The dishes I had surprised me in that they sounded heavy and imposing but were actually light and perfectly seasonal. I walked out slightly less a skeptic than when I walked in. And I loved the room, Alison Arnett be damned. Suffice it to say that I would not cry if all Burger Kings across the world turned into Rendezvous. Or would that be Rendezvouses?

502 Massachusetts Avenue
Cambridge, MA 02139


Archna said...

The pictures look amazing! I'm tempted to lick the screen...I'm kidding (but really I'm not). The pics look great! :)

Mary said...

You should go back to Rendezvous if you haven't been back since your initial post. They've really come into their own over the past 6 months or so and are taking more risks in the kitchen. The charcuterie rivaled the Butcher Shop with pig ear terrine, house cured duck proscuitto and something else I can't recall. The skate (and I think this may be only place to get skate in Boston?) was absolutely spectacular. Usually I get the duck which is also changing (they improve on the traditional cassoulet with, of all things, cabbage!) or the rotating dish which is sometimes lamb sometime pork loin of some sort but really... the skate blew me away. You're right that the dishes sound heavy but leave you feeling food about yourself. But really, it's all about the incredibly Mediterranean flavors at Rendezvous, and this is especially true of the appetizers. The vegetable antipasto (seasonal so now it's winter) and the grilled octopus plate with a bit of watercress and chick pea cake of some sort make you feel like you are not in Cambridge anymore and certainly not in Burger King.
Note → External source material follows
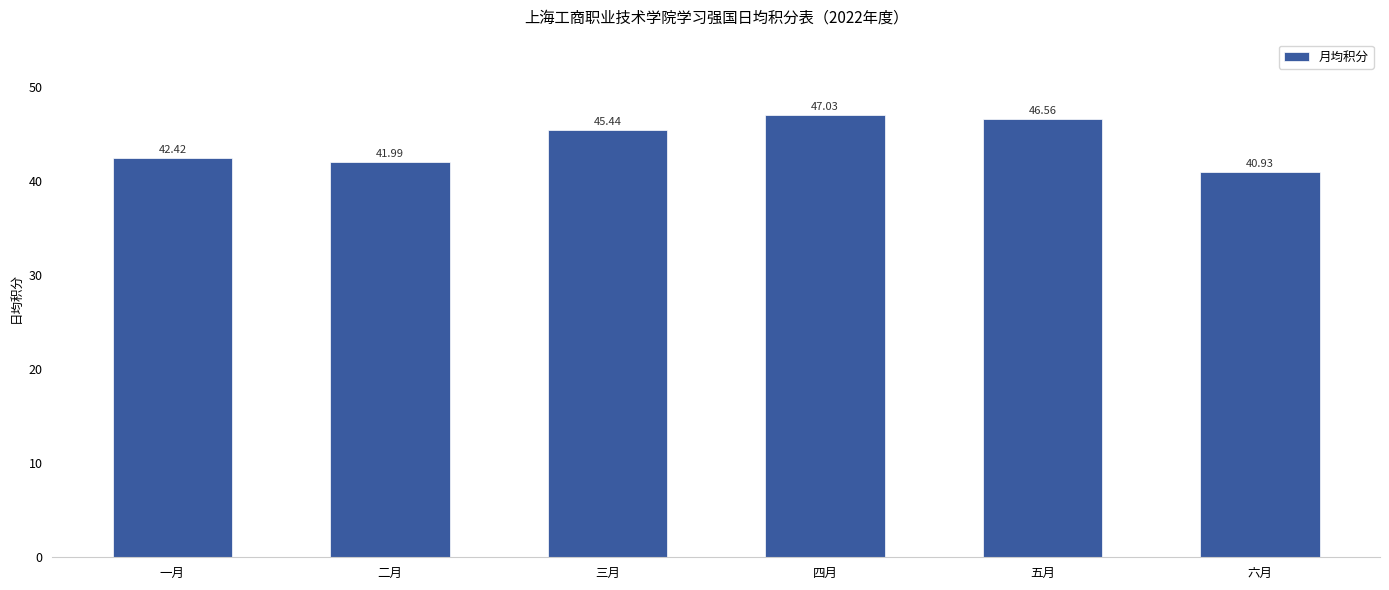

How many bars are there in total?

6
Same is true of the incredible frisee salad with duck confit, walnuts, pears and incredible spicy-fruity reduction of some sort that they use to dress the plate. This salad, a glass of red wine and the cheese plate (Steve gets great local cheeses) make a whole meal -- but it's hard to stop there at this place.

I'd recommend going on Sunday night when you can get an appetizer, entree and dessert all for $30.

Anna said...

Wow. That is a very indepth account. Cool. Anything that has duck near it, I love. Cassoulet is one of my favorites of all time. I haven't actually been back since this summer, but that is not because I had a bad experience. Far from it. I will definitely try it again. It is almost pointless to go to a restaurant the first 6 months or so that they are open. They do need time to settle it. You don't happen to work at Rendezvous, do you, Mary? :) Just curious.

Mary said...

Ah no-- haven't worked in the business since that barista/hostess gig in college. Just love Rendezvous... though I bet you guessed both of those things.

The duck is really really stellar and that's not a trivial thing. Tried it at Rialto once when the boy got it and it was awful! Will control myself and not go on a Jody Adams rant now but, ick. EVOO in Cambridge has a cute dish called Duck Duck Goose which gets major presentation points but is bland and boring. Also fairly good duck at Aspasia (underrated by everyone except the Zagat folk) so if you ever find yourself in Huron village it might be worth a visit.

Cheers to the D&G LB btw-- I wear it half the year. Pure by Jil Sander is similar actually, that's the other half.